In cima alla classifica c’è ancora lui: Elon Musk. Il patron di Tesla che, secondo quanto ricostruisce Bloomberg, dispone oggi di un patrimonio pari a quello che fu a inizio ‘900 di John D. Rockefeller, il “ricco” per eccellenza della storia occidentale. Nell’ultimo anno Musk ha visto crescere il suo conto in banca del 75% sfondando quota 273 miliardi di dollari. Annata invece quasi deludente per il “rivale spaziale” Jeff Bezos che ha racimolato in un anno “appena” 4 miliardi di dollari e sale a 194 miliardi. Del resto il botto Bezos l’aveva fatto l’anno prima quando, per effetto del boom ricavi garantito dalle chiusure dei normali esercizi commerciali legate ai lockdown, aveva visto le azioni della sua Amazon quasi raddoppiare. Il 2021 è stato invece migliore per Telsa, le cui azioni salite del 45%.

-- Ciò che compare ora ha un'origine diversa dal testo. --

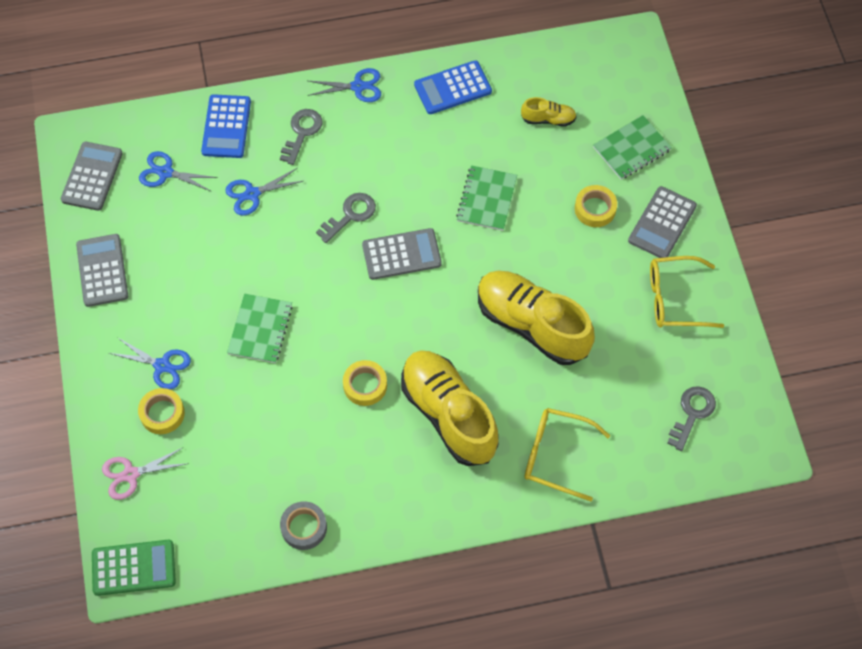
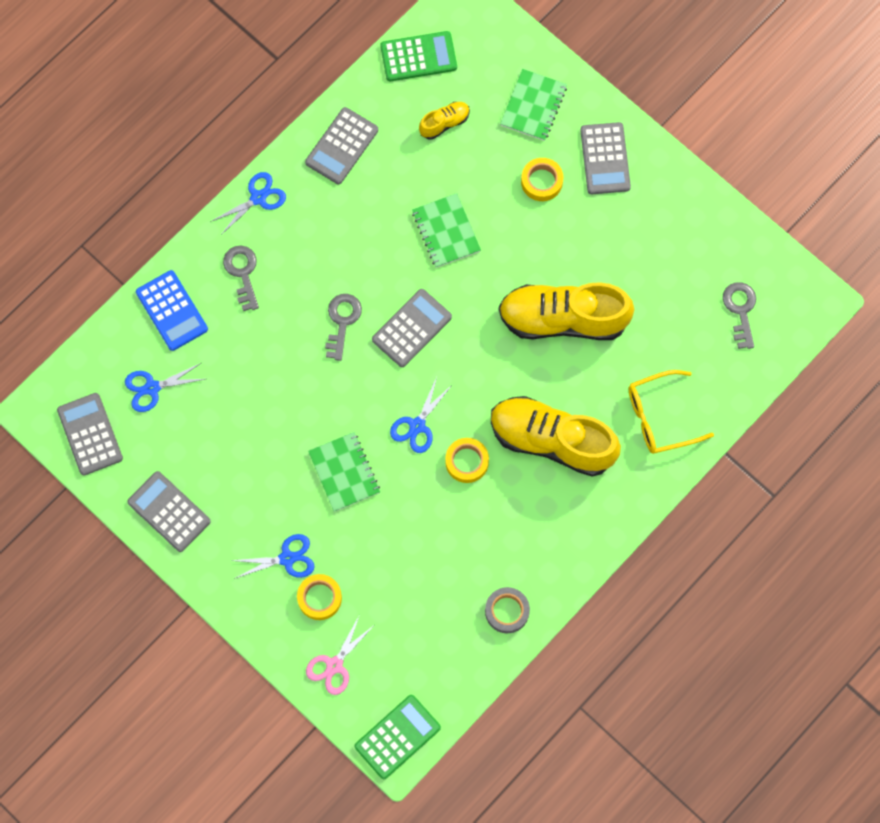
camera: 35 degrees left, 10 degrees up
blue scissors [225,168,303,216] -> blue scissors moved to [390,377,453,453]
blue calculator [414,61,492,114] -> grey calculator [305,107,378,184]
yellow glasses [650,256,724,328] -> none
none -> green calculator [380,31,457,81]

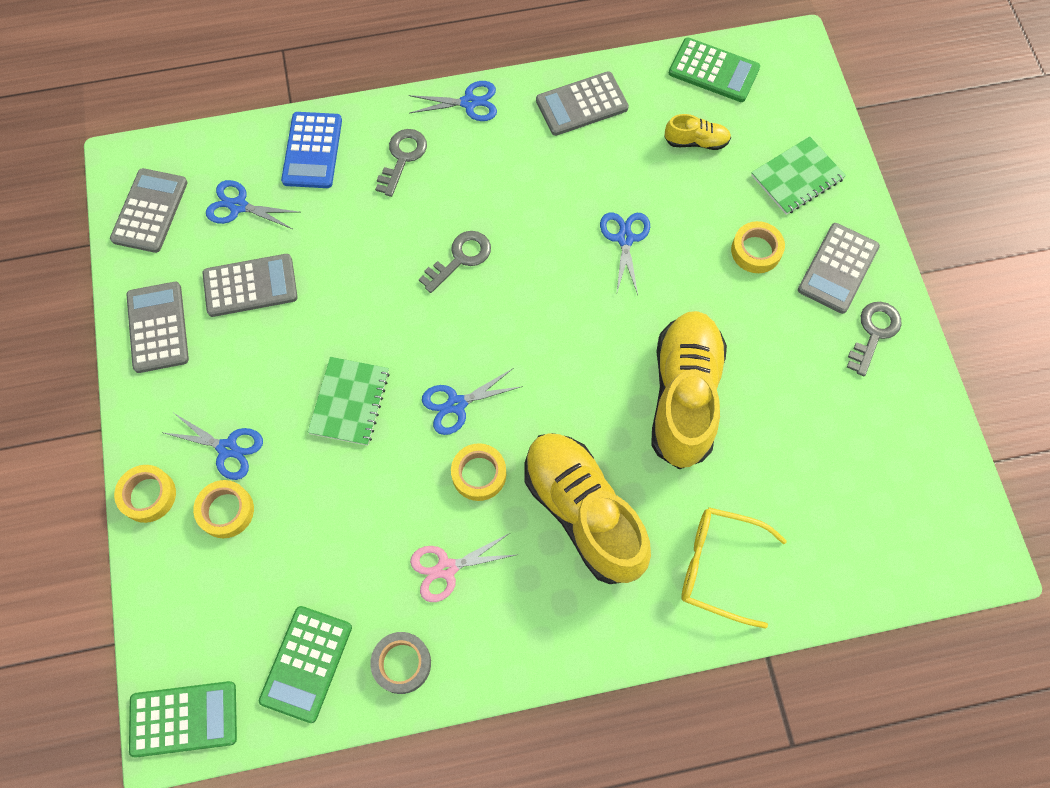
camera: 35 degrees right, 5 degrees down
pink scissors [306,616,373,695] -> pink scissors moved to [410,533,516,602]
grey calculator [372,289,452,367] -> grey calculator moved to [203,254,297,317]
green notebook [412,193,481,268] -> blue scissors [600,212,650,295]
yellow shoe [499,282,634,340] -> yellow shoe turned 60 degrees clockwise [651,311,727,469]
grey key [723,282,756,349] -> grey key moved to [847,302,902,376]
none -> yellow tape [114,465,176,523]
none -> green calculator [259,606,352,723]

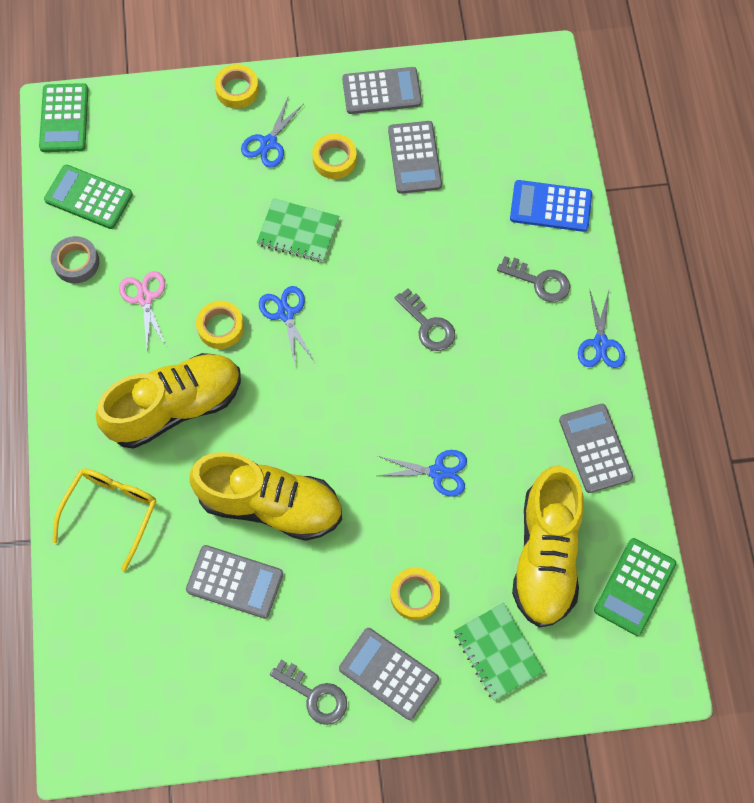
camera: 95 degrees right, 0 degrees up
grey calculator [110,168,188,253] -> grey calculator moved to [186,545,283,618]
yellow tape [193,480,254,538] -> yellow tape moved to [312,134,357,179]
blue scissors [206,180,300,229] -> none
yellow shoe [664,114,731,150] -> yellow shoe [512,466,584,628], size x2.25

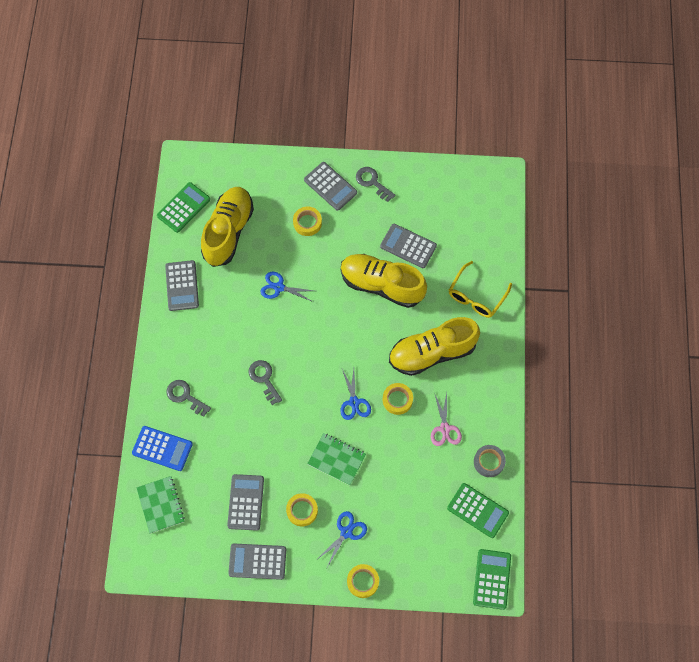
camera: 170 degrees left, 0 degrees up
green notebook [454,603,545,701] -> green notebook moved to [137,476,185,534]
blue scissors [578,289,625,368] -> none

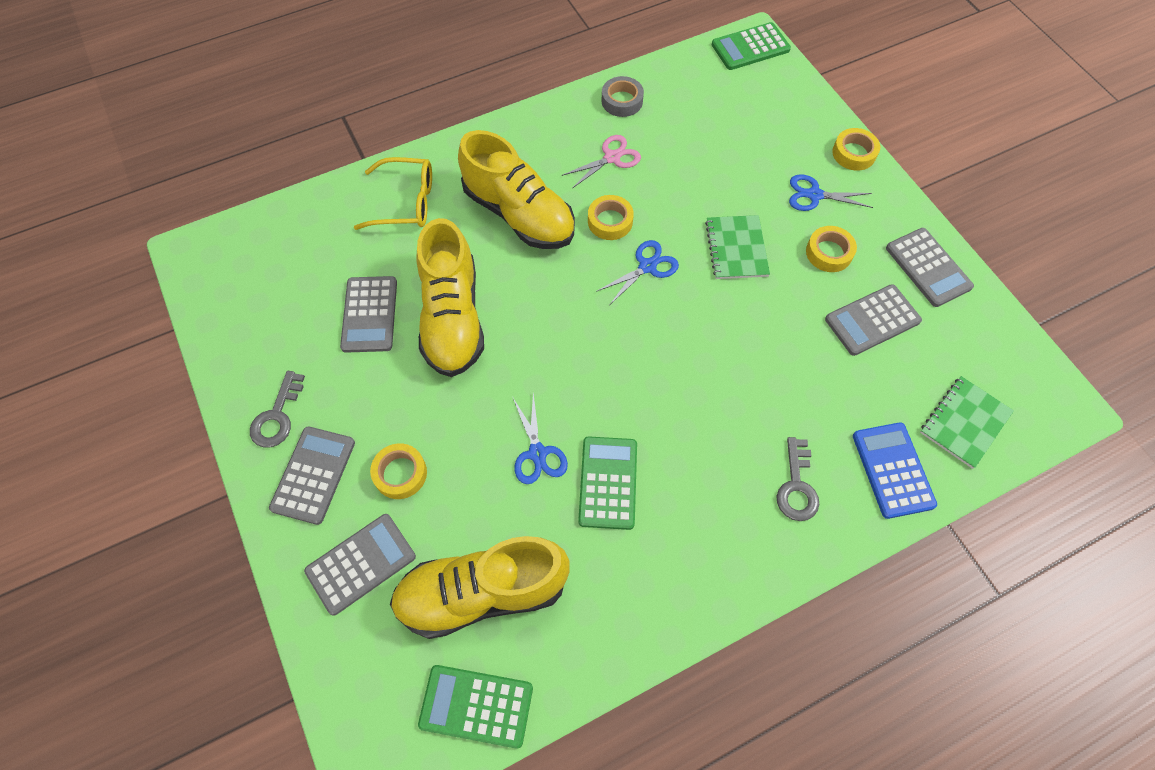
camera: 120 degrees left, 5 degrees down
grey calculator [165,260,199,311] -> grey calculator moved to [304,514,416,615]
grey key [248,360,282,405] -> none
green calculator [447,483,509,538] -> green calculator moved to [578,436,637,530]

Al terzo posto si piazza il primo e unico europeo, il francese Bernard Arnauld che regna sulla galassia del lusso Lvmh, e che e che si trova sul conto 62 miliardi di dollari in più rispetto a fine 2020. A seguire i soliti noti, nell’ordine Bill Gates (138 miliardi, + 6,6 miliardi nel 2021), Larry Page di Google (129 miliardi, + 47 mld), Mark Zuckerberg di Facebook (128 mld, + 25 mld), Sergey Brin, sempre di Google (124 miliardi, + 45), Steve Ballmer di Microsoft (120 mld, + 40), il finanziere Warren Buffett (109 miliardi, + 22) e infine Larry Ellison di Oracle (108 miliardi con un incremento di 28 in un solo anno).

Andrebbe anche quasi tutto bene, non fosse che molti di questi sono anche specialisti nel dribblare il fisco facendo sponda sulle legislazioni più favorevoli. Elon Musk ha ad esempio da poco spostato la sua residenza dalla California al Texas per approfittare di un regime fiscale ancora più favorevole. Secondo quanto riporta l’organizzazione no profit Pro Publica ,che ha avuto accesso ad informazioni riservate, il campione mondiale dell’elusione fiscale è l’anziano finanziere statunitense Warren Buffett che, per altro, non perde occasione per lamentarsi pubblicamente dell’iniquità del sistema fiscale statunitense a danno dei più svantaggiati. Buffett è riuscito a pagare un’aliquota dello 0,1% sugli incrementi della sua ricchezza. Un po’ come se un operaio pagasse in tasse 20/30 euro in un anno. Al secondo posto c’è lui, Jeff Bezos, che versa “ben” lo 0,98%. Poi Michel Bloomberg (1,3%) e al quarto posto Elon Musk con un’aliquota del 3,7%. Nell’ultimo anno il patron di Tesla ha messo in atto un’ articolata e imponente operazione di vendita e riacquisto di azioni della casa automobilistica, probabilmente per ragioni fiscali. Parte dell’incasso servirebbe a pagare al fisco somme dovute ma non versate negli anni precedenti.

Musk si è scagliato in più occasioni contro la proposta discussa al Congresso statunitense per la tassazione dei profitti non realizzati. Il motivo per cui questi miliardari praticamente non pagano tasse è relativamente semplice. L’incremento della loro ricchezza deriva quasi esclusivamente dalla crescita del valore delle loro partecipazioni. Non è insomma un reddito da lavoro. Queste plusvalenze vengono tassate solo nel momento in cui la partecipazione viene ceduta, in teoria anche mai . L’ipotesi discussa al Congresso, modellata sulla proposta dell’economista Gabriel Zucman, mira invece a introdurre un prelievo sul parte degli incrementi del valore delle partecipazioni indipendentemente dalla loro vendita.